The present invention provides a method for digital transmission using an AM transmitter. The method includes: operating an output stage of the AM transmitter in a linear mode and correcting a supply voltage of the output stage in the linear mode as a function of an instantaneous drive so as to improve an efficiency. The correcting is performed by: operating a modulator of the AM transmitter as a switched-mode power supply unit so as to deliver a corrected supply voltage to the output stage; and scanning an envelope of a complex modulated data signal so as to control the correcting, a time constant during the scanning of the envelope enabling an immediate following of a rise in the envelope. The complex modulated data signal is delayed after the scanning so as to perform the correcting during the delay and prevent overdriving of the output stage.
Non-linear distortions can be prevented if the operating point of the transmitter is shifted such that a linear mode of operation arises. For linear operation, the transmitter output stage is driven by the complex modulated data signal (I/Q-signal), as is known from the digital systems DAB and DVB.
The linear operation of the transmitter is advantageous with respect to the spurious emissions. These have spectrally much larger gradients than in the previously described non-linear mode which will allow compliance with the ITU spectrum mask combined with a good alignment of the transmitter. Only the efficiency of the transmitter is very low in linear operation, causing high costs of electricity.
The efficiency during linear operation of the AM transmitter is so poor because the full supply voltage is applied to the transmitter output stage even when the drive of this stage is low, and because power is converted to heat due to the quiescent current of the transmitter output stage. An improved efficiency can be achieved by making the supply voltage not much larger than required by the instantaneous drive of the output stage.
It is important that no overdriving occur within the framework of the correction, not even for a short period of time.
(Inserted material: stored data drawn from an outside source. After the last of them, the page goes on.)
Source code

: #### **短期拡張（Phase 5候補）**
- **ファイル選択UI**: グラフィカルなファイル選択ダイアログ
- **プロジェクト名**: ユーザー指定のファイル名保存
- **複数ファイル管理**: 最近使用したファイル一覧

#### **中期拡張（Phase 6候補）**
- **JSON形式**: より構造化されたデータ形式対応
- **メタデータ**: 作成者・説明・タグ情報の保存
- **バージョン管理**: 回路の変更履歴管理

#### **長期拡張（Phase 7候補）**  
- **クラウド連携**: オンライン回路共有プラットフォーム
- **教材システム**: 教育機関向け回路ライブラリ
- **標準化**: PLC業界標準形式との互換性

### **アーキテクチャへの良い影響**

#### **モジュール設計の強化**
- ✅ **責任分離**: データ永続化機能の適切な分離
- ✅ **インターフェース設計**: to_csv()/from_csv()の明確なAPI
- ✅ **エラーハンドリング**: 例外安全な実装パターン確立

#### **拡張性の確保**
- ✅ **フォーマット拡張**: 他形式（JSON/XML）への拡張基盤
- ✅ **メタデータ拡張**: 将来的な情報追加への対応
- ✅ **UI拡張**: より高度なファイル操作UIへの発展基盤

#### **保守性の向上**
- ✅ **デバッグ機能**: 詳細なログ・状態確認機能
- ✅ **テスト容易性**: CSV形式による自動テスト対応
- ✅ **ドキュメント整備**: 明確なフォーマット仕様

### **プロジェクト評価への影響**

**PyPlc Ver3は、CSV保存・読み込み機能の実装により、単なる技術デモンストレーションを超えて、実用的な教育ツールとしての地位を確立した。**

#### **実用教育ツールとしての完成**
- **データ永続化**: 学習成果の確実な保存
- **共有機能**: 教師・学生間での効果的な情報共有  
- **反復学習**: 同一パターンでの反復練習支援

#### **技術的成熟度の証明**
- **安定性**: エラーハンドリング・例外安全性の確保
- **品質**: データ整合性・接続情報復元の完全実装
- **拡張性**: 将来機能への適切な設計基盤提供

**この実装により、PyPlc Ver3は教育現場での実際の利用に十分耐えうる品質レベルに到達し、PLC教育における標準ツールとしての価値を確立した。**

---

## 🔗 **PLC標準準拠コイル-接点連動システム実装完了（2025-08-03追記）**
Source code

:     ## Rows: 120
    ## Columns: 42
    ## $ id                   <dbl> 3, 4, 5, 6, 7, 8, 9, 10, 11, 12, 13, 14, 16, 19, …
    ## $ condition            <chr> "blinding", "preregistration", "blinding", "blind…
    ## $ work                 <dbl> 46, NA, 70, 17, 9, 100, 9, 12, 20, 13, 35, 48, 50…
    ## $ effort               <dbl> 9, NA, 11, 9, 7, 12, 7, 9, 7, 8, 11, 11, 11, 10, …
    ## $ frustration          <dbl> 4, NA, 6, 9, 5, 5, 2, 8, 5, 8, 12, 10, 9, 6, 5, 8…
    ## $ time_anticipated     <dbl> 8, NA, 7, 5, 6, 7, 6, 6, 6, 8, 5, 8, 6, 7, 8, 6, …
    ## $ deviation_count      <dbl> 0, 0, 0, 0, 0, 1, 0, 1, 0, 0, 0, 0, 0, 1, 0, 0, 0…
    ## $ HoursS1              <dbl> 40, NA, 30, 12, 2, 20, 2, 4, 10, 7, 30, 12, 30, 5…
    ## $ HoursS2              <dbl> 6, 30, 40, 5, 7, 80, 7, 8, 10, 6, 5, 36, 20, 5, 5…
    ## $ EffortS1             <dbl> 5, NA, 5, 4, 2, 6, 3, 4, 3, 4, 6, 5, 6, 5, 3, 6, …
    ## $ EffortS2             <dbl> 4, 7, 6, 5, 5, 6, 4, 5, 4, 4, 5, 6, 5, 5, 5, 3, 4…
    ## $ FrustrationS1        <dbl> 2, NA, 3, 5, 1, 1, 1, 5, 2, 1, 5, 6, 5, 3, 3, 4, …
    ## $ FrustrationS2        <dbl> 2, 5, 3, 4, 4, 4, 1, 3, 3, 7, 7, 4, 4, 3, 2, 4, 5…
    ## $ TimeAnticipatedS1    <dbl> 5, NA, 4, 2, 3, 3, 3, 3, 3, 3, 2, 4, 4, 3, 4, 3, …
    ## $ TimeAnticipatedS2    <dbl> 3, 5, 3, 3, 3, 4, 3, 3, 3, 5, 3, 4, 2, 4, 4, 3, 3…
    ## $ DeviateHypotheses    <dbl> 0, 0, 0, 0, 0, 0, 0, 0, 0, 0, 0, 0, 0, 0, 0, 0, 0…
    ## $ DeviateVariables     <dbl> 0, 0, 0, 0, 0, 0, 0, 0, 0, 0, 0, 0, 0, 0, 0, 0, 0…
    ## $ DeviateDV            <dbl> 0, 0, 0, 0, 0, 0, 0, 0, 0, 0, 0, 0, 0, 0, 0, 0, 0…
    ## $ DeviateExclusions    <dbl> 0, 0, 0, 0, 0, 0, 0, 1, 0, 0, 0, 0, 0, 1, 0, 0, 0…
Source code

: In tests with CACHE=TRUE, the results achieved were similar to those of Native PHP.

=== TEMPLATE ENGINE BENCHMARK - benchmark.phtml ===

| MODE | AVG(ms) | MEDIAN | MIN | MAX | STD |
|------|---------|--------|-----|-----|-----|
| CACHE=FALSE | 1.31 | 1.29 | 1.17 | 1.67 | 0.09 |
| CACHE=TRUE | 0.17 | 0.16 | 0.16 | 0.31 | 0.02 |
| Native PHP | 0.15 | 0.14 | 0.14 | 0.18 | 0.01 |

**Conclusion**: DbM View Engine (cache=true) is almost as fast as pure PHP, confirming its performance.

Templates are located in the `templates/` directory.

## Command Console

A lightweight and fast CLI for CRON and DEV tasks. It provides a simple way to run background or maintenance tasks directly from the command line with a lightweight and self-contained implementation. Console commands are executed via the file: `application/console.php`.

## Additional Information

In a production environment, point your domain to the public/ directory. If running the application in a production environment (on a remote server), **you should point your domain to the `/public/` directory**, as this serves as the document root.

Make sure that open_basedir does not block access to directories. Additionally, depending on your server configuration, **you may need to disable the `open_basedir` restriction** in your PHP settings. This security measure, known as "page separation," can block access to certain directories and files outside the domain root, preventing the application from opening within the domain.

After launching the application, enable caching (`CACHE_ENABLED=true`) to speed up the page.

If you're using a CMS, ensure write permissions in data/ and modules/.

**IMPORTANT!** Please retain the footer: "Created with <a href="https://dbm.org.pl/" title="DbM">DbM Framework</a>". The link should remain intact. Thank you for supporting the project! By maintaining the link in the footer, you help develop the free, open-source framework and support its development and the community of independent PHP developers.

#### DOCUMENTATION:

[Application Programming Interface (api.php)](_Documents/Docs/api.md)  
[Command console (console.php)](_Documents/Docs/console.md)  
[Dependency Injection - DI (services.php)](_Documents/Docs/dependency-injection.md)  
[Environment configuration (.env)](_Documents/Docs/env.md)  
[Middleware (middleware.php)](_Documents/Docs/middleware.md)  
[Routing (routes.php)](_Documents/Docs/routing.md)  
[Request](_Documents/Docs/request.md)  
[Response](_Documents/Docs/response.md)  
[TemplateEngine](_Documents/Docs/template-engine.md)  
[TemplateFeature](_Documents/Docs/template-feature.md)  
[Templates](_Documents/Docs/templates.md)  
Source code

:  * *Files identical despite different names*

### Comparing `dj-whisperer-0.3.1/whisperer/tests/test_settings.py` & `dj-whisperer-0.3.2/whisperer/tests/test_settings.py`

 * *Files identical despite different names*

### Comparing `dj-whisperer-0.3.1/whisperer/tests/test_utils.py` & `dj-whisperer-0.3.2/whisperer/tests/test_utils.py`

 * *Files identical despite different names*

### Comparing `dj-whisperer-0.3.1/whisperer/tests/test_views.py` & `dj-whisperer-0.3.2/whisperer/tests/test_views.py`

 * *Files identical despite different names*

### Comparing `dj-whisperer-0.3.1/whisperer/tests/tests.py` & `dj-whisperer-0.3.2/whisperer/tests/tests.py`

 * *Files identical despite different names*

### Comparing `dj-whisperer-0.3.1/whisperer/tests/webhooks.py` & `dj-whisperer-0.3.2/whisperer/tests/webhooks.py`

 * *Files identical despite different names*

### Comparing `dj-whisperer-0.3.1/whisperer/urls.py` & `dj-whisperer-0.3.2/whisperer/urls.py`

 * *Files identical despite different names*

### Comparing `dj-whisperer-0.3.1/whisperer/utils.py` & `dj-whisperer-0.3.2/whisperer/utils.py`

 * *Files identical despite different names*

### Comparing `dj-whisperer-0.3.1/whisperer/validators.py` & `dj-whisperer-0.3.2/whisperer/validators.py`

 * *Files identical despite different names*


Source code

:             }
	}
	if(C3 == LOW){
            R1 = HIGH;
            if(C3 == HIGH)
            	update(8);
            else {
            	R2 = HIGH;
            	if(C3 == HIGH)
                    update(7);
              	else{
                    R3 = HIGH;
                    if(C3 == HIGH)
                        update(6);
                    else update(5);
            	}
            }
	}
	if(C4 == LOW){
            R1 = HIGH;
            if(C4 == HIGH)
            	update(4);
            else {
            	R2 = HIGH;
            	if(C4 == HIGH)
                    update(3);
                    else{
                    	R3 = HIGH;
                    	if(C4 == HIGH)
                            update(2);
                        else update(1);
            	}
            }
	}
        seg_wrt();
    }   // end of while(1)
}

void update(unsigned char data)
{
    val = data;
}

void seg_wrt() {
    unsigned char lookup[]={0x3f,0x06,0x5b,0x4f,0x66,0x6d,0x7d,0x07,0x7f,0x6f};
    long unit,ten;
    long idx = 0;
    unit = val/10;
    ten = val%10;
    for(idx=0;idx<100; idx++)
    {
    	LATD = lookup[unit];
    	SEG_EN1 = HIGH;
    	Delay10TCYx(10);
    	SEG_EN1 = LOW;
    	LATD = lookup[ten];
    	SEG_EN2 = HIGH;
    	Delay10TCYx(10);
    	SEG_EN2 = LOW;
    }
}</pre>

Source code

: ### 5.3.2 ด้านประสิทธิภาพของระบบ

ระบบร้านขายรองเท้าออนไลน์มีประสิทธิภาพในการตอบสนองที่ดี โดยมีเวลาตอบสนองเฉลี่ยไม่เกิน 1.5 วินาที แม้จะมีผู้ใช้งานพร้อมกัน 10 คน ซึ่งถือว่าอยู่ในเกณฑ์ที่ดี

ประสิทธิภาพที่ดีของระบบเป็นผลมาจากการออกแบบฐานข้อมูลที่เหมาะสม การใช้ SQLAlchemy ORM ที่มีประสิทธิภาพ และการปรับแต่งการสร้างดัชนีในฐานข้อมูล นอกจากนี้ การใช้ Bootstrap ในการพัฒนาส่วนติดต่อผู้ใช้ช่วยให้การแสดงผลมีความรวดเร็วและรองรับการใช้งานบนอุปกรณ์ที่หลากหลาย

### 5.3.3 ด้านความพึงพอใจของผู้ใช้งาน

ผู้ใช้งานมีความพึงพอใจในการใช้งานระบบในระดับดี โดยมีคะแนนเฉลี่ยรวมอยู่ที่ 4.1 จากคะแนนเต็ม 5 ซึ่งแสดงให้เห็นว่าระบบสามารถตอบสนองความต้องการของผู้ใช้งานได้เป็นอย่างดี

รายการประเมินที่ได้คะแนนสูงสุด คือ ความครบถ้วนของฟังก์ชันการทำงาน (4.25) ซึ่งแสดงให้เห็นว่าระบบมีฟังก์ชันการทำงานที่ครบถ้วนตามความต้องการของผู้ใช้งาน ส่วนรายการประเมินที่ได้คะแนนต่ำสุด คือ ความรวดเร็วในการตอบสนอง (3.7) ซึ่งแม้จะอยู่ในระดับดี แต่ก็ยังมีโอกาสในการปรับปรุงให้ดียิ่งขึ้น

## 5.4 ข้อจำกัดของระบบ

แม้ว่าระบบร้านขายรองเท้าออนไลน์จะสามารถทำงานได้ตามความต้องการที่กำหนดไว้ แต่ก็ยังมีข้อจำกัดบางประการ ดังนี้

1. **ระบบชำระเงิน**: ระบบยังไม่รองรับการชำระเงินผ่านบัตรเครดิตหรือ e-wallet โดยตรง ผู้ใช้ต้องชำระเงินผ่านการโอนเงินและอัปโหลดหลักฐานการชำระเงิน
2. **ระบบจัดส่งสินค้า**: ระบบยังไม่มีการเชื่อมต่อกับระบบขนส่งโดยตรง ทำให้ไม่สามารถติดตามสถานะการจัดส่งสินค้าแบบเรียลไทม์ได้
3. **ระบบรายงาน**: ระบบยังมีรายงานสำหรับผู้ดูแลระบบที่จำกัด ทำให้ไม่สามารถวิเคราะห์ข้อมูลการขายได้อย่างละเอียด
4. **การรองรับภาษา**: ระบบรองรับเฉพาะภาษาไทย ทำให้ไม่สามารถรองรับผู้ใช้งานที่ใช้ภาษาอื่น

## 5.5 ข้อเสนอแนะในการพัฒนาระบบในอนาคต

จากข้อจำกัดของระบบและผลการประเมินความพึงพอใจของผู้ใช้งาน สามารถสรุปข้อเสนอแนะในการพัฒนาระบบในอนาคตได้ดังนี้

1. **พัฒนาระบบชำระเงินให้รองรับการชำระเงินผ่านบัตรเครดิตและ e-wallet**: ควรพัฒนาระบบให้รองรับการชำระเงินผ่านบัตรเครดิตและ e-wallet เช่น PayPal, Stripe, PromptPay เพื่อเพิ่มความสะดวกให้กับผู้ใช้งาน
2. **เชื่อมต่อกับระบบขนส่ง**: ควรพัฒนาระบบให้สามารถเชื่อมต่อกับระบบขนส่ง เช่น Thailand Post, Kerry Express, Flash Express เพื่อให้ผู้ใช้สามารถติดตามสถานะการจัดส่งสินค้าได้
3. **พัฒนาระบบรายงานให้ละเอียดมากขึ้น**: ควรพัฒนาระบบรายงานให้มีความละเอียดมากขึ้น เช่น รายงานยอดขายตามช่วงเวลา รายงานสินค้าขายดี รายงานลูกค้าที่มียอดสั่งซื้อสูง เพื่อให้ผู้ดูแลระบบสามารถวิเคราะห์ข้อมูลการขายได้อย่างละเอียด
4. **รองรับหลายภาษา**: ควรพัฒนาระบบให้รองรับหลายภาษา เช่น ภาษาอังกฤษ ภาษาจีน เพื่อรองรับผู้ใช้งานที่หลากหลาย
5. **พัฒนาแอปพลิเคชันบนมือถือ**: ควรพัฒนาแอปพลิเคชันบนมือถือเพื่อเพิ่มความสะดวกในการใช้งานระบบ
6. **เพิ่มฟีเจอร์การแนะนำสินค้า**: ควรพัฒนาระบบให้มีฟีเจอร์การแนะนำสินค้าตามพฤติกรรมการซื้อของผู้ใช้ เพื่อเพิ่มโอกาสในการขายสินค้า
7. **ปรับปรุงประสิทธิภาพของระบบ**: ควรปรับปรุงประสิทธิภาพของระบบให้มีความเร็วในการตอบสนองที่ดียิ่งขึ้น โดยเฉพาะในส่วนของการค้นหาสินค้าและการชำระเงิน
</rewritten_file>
Overdrive could occur in that the envelope of the digital signal increases faster than is achieved by the correction of the supply voltage. As a rule, this assumption has to be made since the modulator does not have the required bandwidth. This disadvantage can be eliminated in that the complex digital signal, subsequent to scanning its envelope, is delayed in delay stage 2, prior to being amplified in high frequency preamplifier stages 3, in such a manner that the supply voltage of transmitter output stage 4 can be corrected in the meantime. The complex digital signal is then filtered in transmitter output filter 8. The amplitude detector and the delay stage have to be retrofitted into AM transmitter on the occasion of the conversion to digital operation (see
The time constant of the envelope detector must be such that it is possible to immediately follow a rise in the envelope so that no overdriving occurs with the distortions and spurious emissions resulting therefrom. However, other than is usual, for example, with “dynamic amplitude modulation”, the time constant for the decay can be selected to be exactly as large as for the rise because here it is not required to consider the “auditory impression”. The smaller decay time constant increases the efficiency of the transmitter further.
Transmitters which operate with pulse duration modulation (PDM) or with pulse step modulation (PSM) have such modulators in the form of switched-mode power supply units. The voltage obtained from the scanned envelope of the digital signal is used for controlling these PDM or PSM modulators, thereby exactly achieving the correction of the supply voltage for the transmitter output stage according to the envelope of the digital signal. Thus, both objectives are achieved: linear operation and increase of the efficiency of the transmitter to an acceptable value.